In the last equality, we used the fact that \[\begin{equation} \sum_{x=0}^t \binom{n}{x} \binom{m}{t-x} = \binom{n+m}{t}. \tag{21.4} \end{equation}\] This equation is known as Vandermonde’s identity. One way to see it is to observe \[ \sum_{x=0}^t \frac{\binom{n}{x} \binom{m}{t-x}}{\binom{n+m}{t}} = 1, \] since we are summing the p.m.f. of a \(\text{Hypergeometric}(t, n, m)\) random variable over all of its possible values \(0, 1, 2, \ldots, t\).

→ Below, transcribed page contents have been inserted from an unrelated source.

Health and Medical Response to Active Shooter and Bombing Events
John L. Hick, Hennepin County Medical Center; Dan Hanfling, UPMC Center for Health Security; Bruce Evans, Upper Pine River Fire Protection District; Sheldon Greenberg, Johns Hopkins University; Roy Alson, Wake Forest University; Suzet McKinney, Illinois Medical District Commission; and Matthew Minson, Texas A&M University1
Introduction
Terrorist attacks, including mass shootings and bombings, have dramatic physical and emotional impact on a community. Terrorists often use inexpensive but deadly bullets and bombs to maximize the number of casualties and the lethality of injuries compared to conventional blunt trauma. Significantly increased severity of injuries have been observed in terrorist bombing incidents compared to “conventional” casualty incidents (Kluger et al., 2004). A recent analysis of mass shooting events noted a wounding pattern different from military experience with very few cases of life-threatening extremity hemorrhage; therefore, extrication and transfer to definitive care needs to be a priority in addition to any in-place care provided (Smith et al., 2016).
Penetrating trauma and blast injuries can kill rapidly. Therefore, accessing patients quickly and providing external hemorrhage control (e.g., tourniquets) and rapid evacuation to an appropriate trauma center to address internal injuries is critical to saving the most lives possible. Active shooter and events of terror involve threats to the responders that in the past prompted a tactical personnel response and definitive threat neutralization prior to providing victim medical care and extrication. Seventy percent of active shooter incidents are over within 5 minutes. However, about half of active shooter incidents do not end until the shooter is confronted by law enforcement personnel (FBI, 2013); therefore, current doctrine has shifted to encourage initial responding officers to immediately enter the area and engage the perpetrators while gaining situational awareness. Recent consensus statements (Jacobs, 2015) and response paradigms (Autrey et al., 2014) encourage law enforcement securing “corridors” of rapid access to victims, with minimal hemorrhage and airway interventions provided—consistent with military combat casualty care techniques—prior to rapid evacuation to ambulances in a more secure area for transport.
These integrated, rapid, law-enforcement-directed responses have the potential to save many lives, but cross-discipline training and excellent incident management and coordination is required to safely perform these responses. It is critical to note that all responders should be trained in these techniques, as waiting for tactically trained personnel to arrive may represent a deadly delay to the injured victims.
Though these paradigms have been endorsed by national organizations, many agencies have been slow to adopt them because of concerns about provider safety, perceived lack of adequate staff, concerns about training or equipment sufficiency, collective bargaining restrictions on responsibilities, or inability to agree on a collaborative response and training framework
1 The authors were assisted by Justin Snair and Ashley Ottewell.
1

Now, if we multiply both sides of this equality by \[ \binom{n+m}{t}, \] we obtain Vandermonde’s identity (21.4).

However, we can see that the sum of two independent binomials must be binomial another way. \(X\) represents the number of \(\fbox{1}\)s in \(n\) draws with replacement from a box. \(Y\) represents the number of \(\fbox{1}\)s in \(m\) separate draws with replacement from the same box:

The draws must be separate because we need \(X\) to be independent of \(Y\).
We can use the same box because \(p\) (which corresponds to how many \(\fbox{1}\)s and \(\fbox{0}\)s there are in the box) is the same for \(X\) and \(Y\).

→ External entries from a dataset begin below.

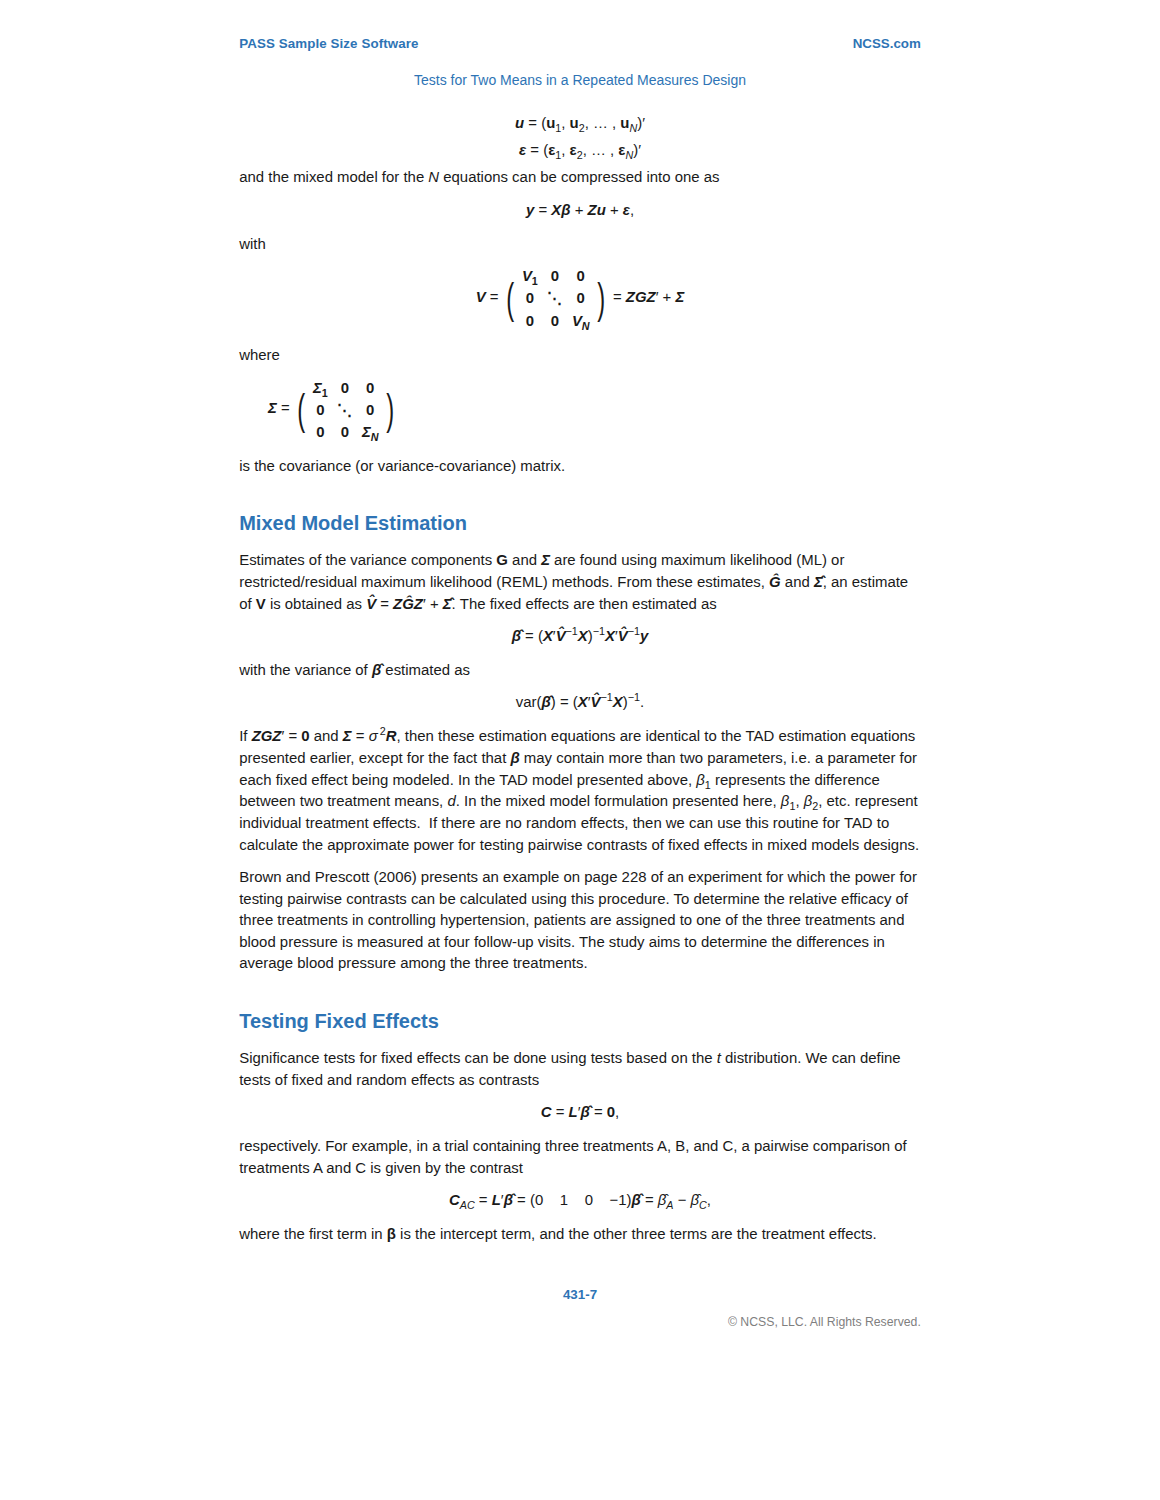PASS Sample Size Software
NCSS.com
Tests for Two Means in a Repeated Measures Design
u = (u1, u2, … , uN)′
ε = (ε1, ε2, … , εN)′
and the mixed model for the N equations can be compressed into one as
y = Xβ + Zu + ε,
with
V = (
| V 1 | 0 | 0 |
| 0 | ⋱ | 0 |
| 0 | 0 | V N |
) = ZGZ′ + Σ
where
Σ = (
| Σ 1 | 0 | 0 |
| 0 | ⋱ | 0 |
| 0 | 0 | Σ N |
)
is the covariance (or variance-covariance) matrix.
Mixed Model Estimation
Estimates of the variance components G and Σ are found using maximum likelihood (ML) or restricted/residual maximum likelihood (REML) methods. From these estimates, Ĝ and Σ̂, an estimate of V is obtained as V̂ = ZĜZ′ + Σ̂. The fixed effects are then estimated as
β̂ = (X′V̂−1X)−1X′V̂−1y
with the variance of β̂ estimated as
var(β̂) = (X′V̂−1X)−1.
If ZGZ′ = 0 and Σ = σ 2R, then these estimation equations are identical to the TAD estimation equations presented earlier, except for the fact that β may contain more than two parameters, i.e. a parameter for each fixed effect being modeled. In the TAD model presented above, β1 represents the difference between two treatment means, d. In the mixed model formulation presented here, β1, β2, etc. represent individual treatment effects. If there are no random effects, then we can use this routine for TAD to calculate the approximate power for testing pairwise contrasts of fixed effects in mixed models designs.
Brown and Prescott (2006) presents an example on page 228 of an experiment for which the power for testing pairwise contrasts can be calculated using this procedure. To determine the relative efficacy of three treatments in controlling hypertension, patients are assigned to one of the three treatments and blood pressure is measured at four follow-up visits. The study aims to determine the differences in average blood pressure among the three treatments.
Testing Fixed Effects
Significance tests for fixed effects can be done using tests based on the t distribution. We can define tests of fixed and random effects as contrasts
C = L′β̂ = 0,
respectively. For example, in a trial containing three treatments A, B, and C, a pairwise comparison of treatments A and C is given by the contrast
CAC = L′β̂ = (0 1 0 −1)β̂ = β̂A − β̂C,
where the first term in β is the intercept term, and the other three terms are the treatment effects.
431-7
© NCSS, LLC. All Rights Reserved.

Instead of drawing \(m\) times for \(X\) and \(n\) times for \(Y\), we could simply draw \(m+n\) times with replacement from this box. \(X+Y\) is then the number of \(\fbox{1}\)s in these \(m+n\) draws and must also be binomial.

Essential Practice

Let \(X\) and \(Y\) be independent \(\text{Poisson}(\mu)\) and \(\text{Poisson}(\nu)\) random variables. Use convolution to find the distribution of \(X + Y\). (Hint: It is a named distribution.) Then, by making an analogy to a Poisson process, explain why this must be the distribution of \(X + Y\).

(The binomial theorem will come in handy: \(\sum_{x=0}^n \binom{n}{x} a^x b^{n-x} = (a + b)^n\).)
Let \(X\) and \(Y\) be independent \(\text{Geometric}(p)\) random variables. Use convolution to find the distribution of \(X + Y\). (Hint: It is a named distribution. It may help to remember that \(\sum_{i=1}^m 1 = m = \binom{m}{1}\).) Then, by making an analogy to a box model, explain why this has to be the distribution of \(X + Y\).
Give an example of two \(\text{Binomial}(n=3, p=0.5)\) random variables \(X\) and \(Y\), where \(T = X + Y\) does not follow a \(\text{Binomial}(n=6, p=0.5)\) distribution. Why does this not contradict Theorem 21.2?

Additional Exercises

Let \(X\) and \(Y\) be independent random variables with the p.m.f.

\(x\)	1	2	3	4	5	6
\(f(x)\)	\(1/6\)	\(1/6\)	\(1/6\)	\(1/6\)	\(1/6\)	\(1/6\)

Use convolution to find the p.m.f. of \(T = X + Y\). Why does the answer make sense? (Hint: \(X\) and \(Y\) represent the outcomes when you roll two fair dice.)